How A lot Watching Time Do You Have This Weekend?

‘Somebody Somewhere’
When to observe: Sunday at 11:33 p.m., on HBO.

“Somebody Somewhere” doesn’t shock you the way in which TV reveals shock you — it surprises you the way in which life surprises you, and this weekend’s season finale does precisely that, combining deep ache and ebullient dazzle.

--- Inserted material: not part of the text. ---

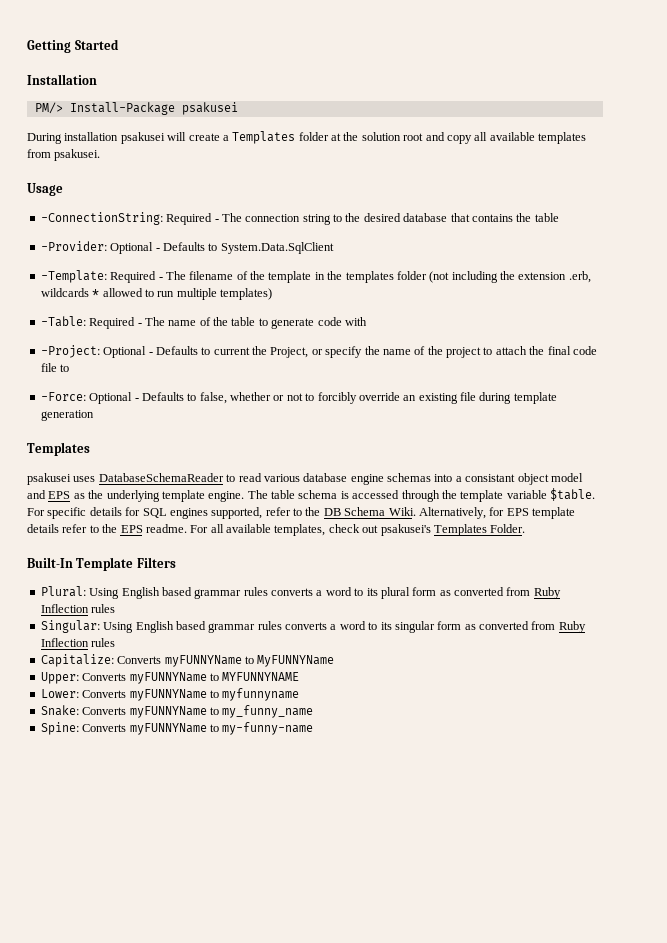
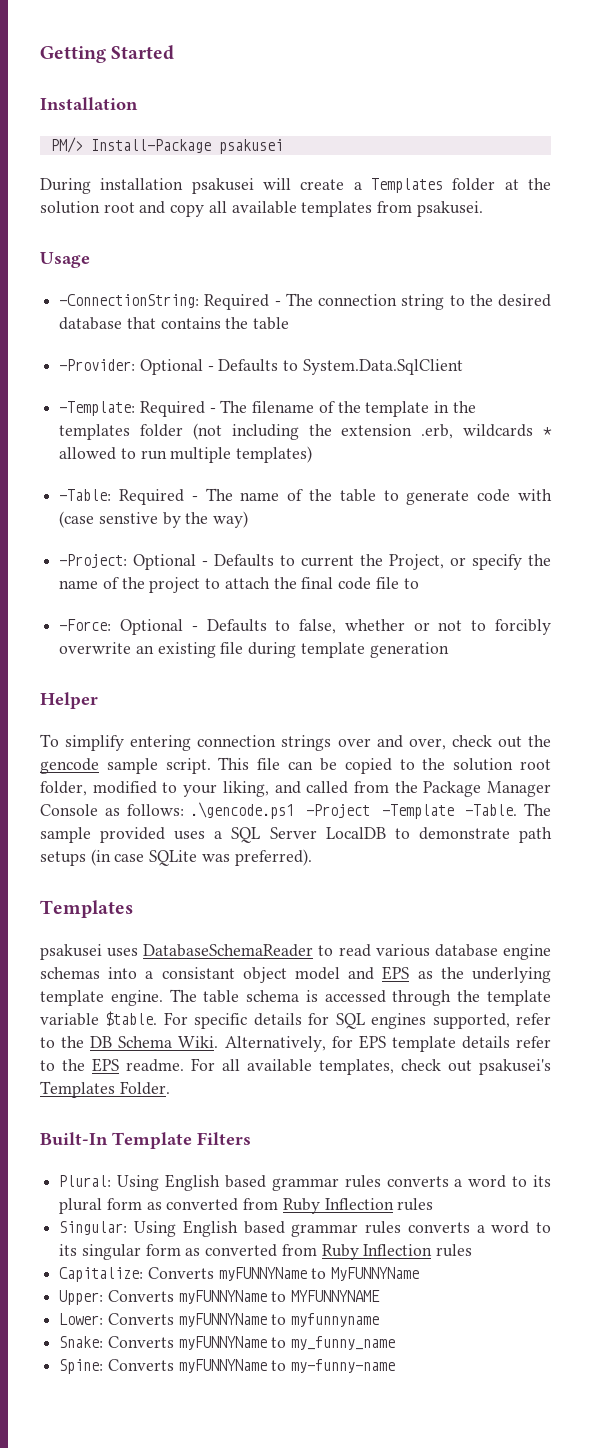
(367, 321) none -> [59,511,249,528] (case senstive by the way)
[358,392,400,401] override -> [59,642,132,654] overwrite
(94, 415) none -> [40,692,98,709] [40,734,552,751] [40,757,551,774] [40,781,551,797] [40,802,551,819] [40,827,552,843] [40,849,312,866] // Helper // To simplify entering connection strings over and over, check out the gencode sample script. This file can be copied to the solution root folder, modified to your liking, and called from the Package Manager Console as follows: .\gencode.ps1 -Project -Template -Table. The sample provided uses a SQL Server LocalDB to demonstrate path setups (in case SQLite was preferred).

Bridget Everett delivers among the many yr’s finest performances as Sam, nonetheless grieving her sister’s dying but additionally attempting to be a bit extra susceptible, extra open, extra forgiving, extra in contact with each her figurative and her literal voice. “You have a wealthy, full instrument,” her singing instructor tells her. “And everybody has to work arduous, it doesn’t matter what their reward is.” Please oh please, let this present be renewed for a 3rd season.

When to observe: Now, on Freevee.

Rafa (Ignacio Diaz-Silverio) is a junior in highschool and the recipient of fixed recommendation from his 5 omnipresent kooky uncles, his mother, his steering counselor, his friends. And whereas a number of coming-of-age reveals heart on characters determined to develop up, who say “I’m 16!” to imply “I’m an grownup!,” Rafa is sweetly hanging on to the final chapters of his childhood, even when everybody thinks he needs to be extra centered on his future. Speed and cynicism typically go collectively in comedy, however “Primo” zips together with a simple, distinctive heat. If you just like the joyful loopiness of “Scrubs,” “Bob’s Burgers” or particularly “Malcolm within the Middle,” do that.

‘Prehistoric Planet 2’
When to observe: Now, on Apple TV+.

This lush dino documentary franchise, narrated by David Attenborough and scored by Hans Zimmer, Anze Rozman and Kara Talve, finishes its second collection with an episode about North America, however the present explores each a part of the globe. Each installment is crammed with creatures’ wistful gazing, with moments of crafty and majesty — all the character documentary goodness you get from “Planet Earth” et al. But a few of its dedication to the bit appears odd: “The largest mass migration on Earth happens in virtually whole darkness,” Attenborough says within the “Oceans” episode, “and may solely be seen with particular night-vision cameras.” Then a dinosaur swims by. That have to be some digital camera!